Quando adormecemos, o nosso espírito de desliga parcialmente do corpo físico (desdobramento). Há necessidade de bem prepararmos esse momento, para que ele vá a lugares em que possa receber lições dos mentores espirituais. Por isso, uma prece, a leitura de uma página do Evangelho ou outras induções salutares são sempre bem-vindas, pois levamos conosco as últimas impressões do dia. Sendo boas, levar-nos-ão aos bons lugares.

Como poderíamos direcionar um exercício de desdobramento? Primeiramente, relaxamento e apassivação do agente. Posteriormente, pode-se propor ao agente deslocar-se até o teto da sala. Em outra ocasião, deixar algum objeto (livro, por exemplo) em outra sala. Pedir para o agente se deslocar até lá e descrever o que viu.

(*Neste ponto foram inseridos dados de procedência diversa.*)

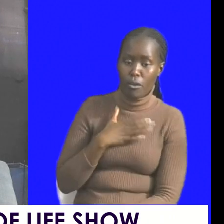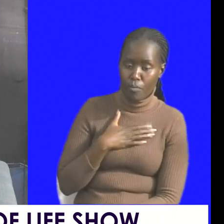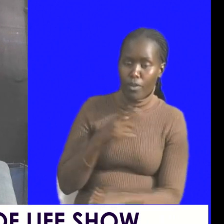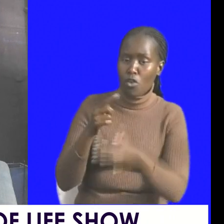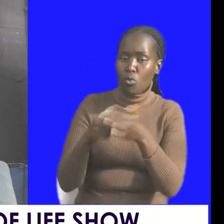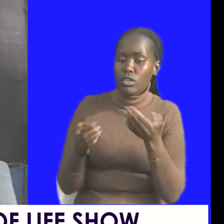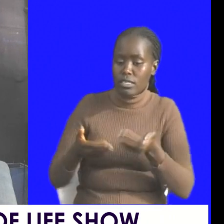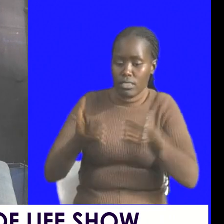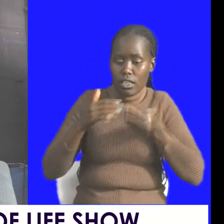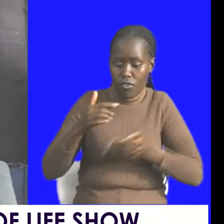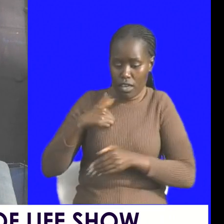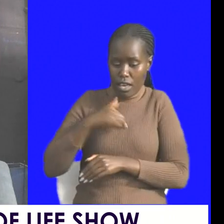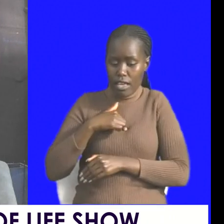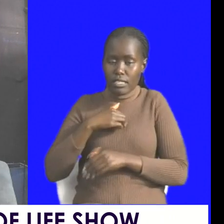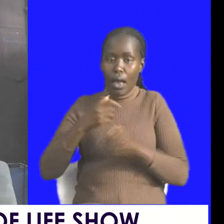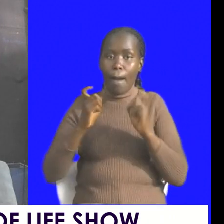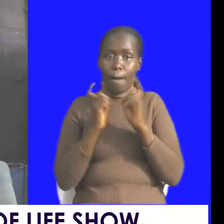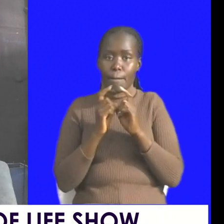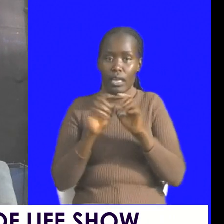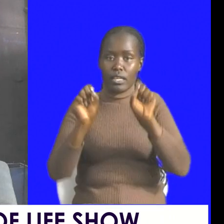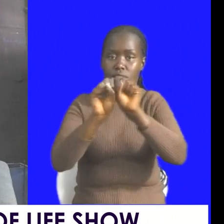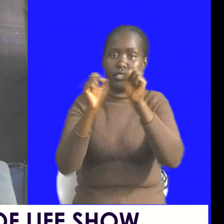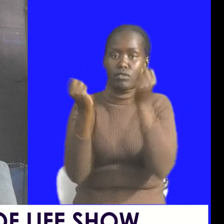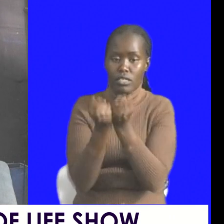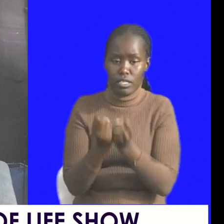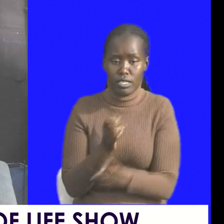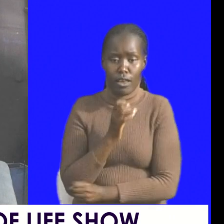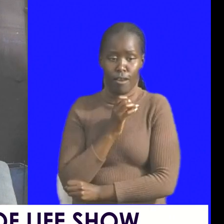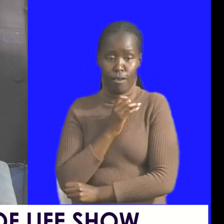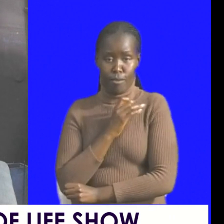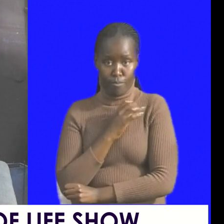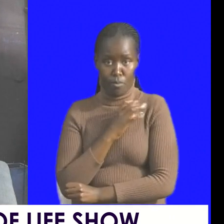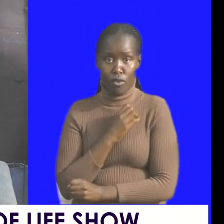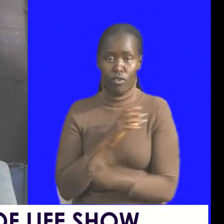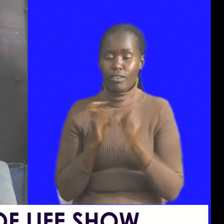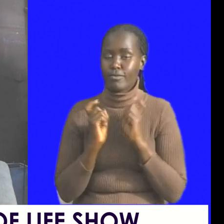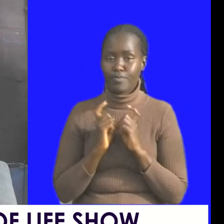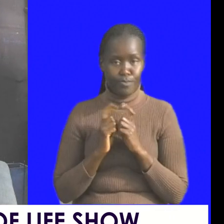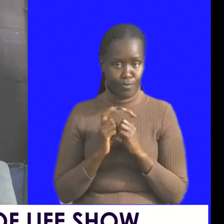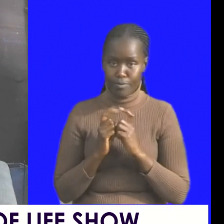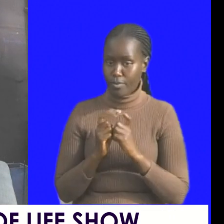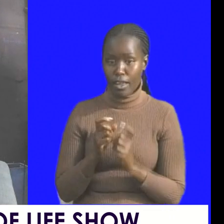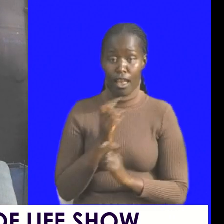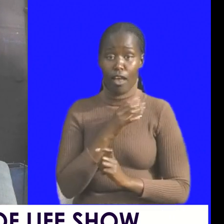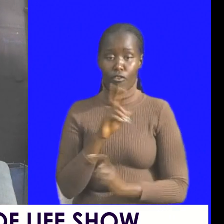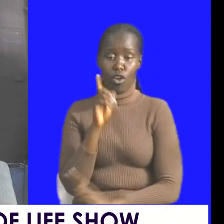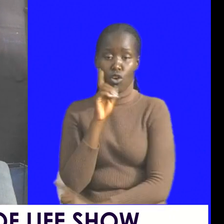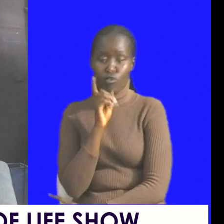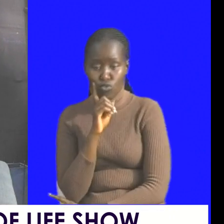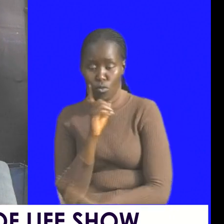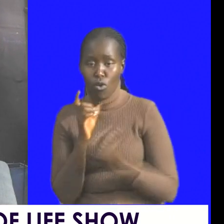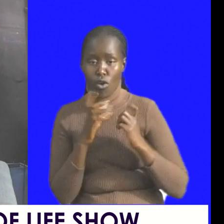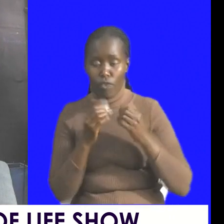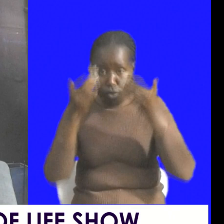pain to us as a society fear is painful fear of tomorrow fear of the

Na literatura espiritualista, há diversos termos que expressam o desdobramento: corpo astral, projeção astral, experiência fora do corpo e experiência de quase-morte. Todos esses termos caracterizam um estado alterado de consciência.

Fonte de Consulta

(1) PAULA, J. T. Dicionário Enciclopédico Ilustrado de Espiritismo, Metapsíquica e Parapsicologia. 3. ed. São Paulo: Bels, 1976.

(2) XAVIER, F. C. Mecanismos da Mediunidade, pelo Espírito André Luiz. 8. ed. Rio de Janeiro: FEB, 1977, cap. XXI.